◆ Records for the task ◆
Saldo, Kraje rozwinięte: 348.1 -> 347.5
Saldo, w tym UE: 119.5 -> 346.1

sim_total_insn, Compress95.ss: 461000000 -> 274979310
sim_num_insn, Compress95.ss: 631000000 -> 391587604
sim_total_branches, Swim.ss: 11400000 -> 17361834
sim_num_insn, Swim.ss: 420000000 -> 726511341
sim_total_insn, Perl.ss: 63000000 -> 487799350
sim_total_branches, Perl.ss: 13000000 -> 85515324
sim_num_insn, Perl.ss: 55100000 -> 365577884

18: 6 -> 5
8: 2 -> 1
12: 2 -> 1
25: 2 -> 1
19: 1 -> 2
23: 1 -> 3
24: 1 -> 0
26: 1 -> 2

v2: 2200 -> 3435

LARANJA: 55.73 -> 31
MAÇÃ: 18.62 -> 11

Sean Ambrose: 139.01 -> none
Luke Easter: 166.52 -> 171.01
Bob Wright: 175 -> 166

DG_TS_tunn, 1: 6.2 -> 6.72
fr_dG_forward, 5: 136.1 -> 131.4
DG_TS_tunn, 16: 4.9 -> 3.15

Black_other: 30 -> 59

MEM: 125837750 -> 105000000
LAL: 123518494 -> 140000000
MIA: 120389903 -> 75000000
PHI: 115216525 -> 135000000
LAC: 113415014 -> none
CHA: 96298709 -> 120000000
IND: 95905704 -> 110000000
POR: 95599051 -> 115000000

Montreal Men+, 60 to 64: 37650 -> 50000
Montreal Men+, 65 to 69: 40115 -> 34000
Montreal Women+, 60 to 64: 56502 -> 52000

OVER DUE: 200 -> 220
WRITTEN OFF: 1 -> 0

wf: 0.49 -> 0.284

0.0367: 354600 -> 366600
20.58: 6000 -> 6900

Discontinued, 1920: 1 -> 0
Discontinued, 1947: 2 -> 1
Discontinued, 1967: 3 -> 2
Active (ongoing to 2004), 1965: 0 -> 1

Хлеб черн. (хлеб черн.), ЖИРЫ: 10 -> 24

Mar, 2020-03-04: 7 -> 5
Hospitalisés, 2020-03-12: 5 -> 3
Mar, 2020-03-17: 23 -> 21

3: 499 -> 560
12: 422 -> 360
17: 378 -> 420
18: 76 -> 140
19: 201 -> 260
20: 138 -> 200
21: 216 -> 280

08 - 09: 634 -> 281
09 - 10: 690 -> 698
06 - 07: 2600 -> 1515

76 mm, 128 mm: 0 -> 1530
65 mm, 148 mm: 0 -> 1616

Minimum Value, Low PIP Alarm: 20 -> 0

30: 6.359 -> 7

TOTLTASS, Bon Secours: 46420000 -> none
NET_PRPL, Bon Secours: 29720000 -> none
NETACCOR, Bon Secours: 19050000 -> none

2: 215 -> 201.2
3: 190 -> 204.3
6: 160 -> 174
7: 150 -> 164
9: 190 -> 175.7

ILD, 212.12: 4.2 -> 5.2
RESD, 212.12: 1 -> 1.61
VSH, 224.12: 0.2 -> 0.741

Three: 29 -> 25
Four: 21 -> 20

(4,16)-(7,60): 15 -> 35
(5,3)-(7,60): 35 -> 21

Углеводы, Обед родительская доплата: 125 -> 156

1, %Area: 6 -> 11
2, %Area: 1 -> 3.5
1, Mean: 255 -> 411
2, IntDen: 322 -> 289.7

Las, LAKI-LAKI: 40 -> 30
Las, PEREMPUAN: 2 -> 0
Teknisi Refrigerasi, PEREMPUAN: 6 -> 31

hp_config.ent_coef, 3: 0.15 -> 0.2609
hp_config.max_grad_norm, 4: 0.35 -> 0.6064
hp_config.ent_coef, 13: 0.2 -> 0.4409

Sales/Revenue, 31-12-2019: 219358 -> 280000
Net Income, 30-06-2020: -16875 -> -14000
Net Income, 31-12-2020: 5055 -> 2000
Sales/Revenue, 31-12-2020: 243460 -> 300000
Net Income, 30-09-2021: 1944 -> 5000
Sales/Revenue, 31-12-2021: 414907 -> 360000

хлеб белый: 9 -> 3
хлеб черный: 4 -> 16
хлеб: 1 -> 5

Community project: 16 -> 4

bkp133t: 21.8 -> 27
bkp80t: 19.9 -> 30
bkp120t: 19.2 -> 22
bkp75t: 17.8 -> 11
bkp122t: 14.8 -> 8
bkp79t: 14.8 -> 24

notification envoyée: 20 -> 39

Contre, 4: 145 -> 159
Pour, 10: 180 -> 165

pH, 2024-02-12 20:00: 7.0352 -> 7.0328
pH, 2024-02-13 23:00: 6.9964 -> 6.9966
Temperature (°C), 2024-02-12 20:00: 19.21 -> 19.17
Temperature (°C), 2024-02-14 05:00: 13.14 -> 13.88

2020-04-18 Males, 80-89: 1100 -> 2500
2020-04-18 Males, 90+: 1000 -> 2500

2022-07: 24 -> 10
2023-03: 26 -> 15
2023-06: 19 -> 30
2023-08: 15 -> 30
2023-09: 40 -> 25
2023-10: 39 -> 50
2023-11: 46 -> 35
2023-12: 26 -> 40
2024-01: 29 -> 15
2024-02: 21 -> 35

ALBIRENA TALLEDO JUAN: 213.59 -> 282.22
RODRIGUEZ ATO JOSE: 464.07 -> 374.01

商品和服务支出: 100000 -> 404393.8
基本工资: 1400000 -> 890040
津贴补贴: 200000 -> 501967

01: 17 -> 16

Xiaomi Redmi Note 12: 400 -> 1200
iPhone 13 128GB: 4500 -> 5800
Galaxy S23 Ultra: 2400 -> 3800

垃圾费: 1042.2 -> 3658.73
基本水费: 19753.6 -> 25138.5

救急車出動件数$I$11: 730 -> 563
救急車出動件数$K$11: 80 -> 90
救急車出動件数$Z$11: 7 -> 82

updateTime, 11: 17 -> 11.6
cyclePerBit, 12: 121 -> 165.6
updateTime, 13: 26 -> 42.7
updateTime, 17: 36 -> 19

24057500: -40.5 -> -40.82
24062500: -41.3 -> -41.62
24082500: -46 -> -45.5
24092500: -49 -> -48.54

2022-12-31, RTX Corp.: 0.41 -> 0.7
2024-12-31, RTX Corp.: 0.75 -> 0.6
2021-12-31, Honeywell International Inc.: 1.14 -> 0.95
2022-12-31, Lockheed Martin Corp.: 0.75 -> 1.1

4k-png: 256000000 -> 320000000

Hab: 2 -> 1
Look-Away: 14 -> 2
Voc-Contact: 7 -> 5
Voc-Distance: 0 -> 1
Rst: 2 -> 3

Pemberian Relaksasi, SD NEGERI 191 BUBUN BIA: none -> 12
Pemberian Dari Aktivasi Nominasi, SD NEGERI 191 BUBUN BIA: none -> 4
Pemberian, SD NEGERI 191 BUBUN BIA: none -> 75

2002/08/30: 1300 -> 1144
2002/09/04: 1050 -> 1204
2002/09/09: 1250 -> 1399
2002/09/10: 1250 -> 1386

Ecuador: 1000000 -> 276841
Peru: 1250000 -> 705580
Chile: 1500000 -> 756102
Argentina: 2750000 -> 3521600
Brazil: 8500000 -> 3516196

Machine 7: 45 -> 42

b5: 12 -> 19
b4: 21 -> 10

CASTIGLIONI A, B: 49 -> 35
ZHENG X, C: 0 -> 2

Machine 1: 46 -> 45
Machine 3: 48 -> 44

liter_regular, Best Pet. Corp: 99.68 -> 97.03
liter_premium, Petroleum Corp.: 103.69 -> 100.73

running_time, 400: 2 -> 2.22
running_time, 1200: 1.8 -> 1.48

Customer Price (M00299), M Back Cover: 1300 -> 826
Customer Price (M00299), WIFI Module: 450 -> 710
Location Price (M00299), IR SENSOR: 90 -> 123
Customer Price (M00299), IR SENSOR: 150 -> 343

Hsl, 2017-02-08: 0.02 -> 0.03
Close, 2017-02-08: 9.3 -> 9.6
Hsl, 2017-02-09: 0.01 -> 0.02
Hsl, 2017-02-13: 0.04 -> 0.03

◆ What the exercise asks ◆
Look above for the line that contains "Customer Price (M00299), IR". That line and every line after it through the end of the data must be written out exactly, with nothing else.

◆ Solution ◆
Customer Price (M00299), IR SENSOR: 150 -> 343

Hsl, 2017-02-08: 0.02 -> 0.03
Close, 2017-02-08: 9.3 -> 9.6
Hsl, 2017-02-09: 0.01 -> 0.02
Hsl, 2017-02-13: 0.04 -> 0.03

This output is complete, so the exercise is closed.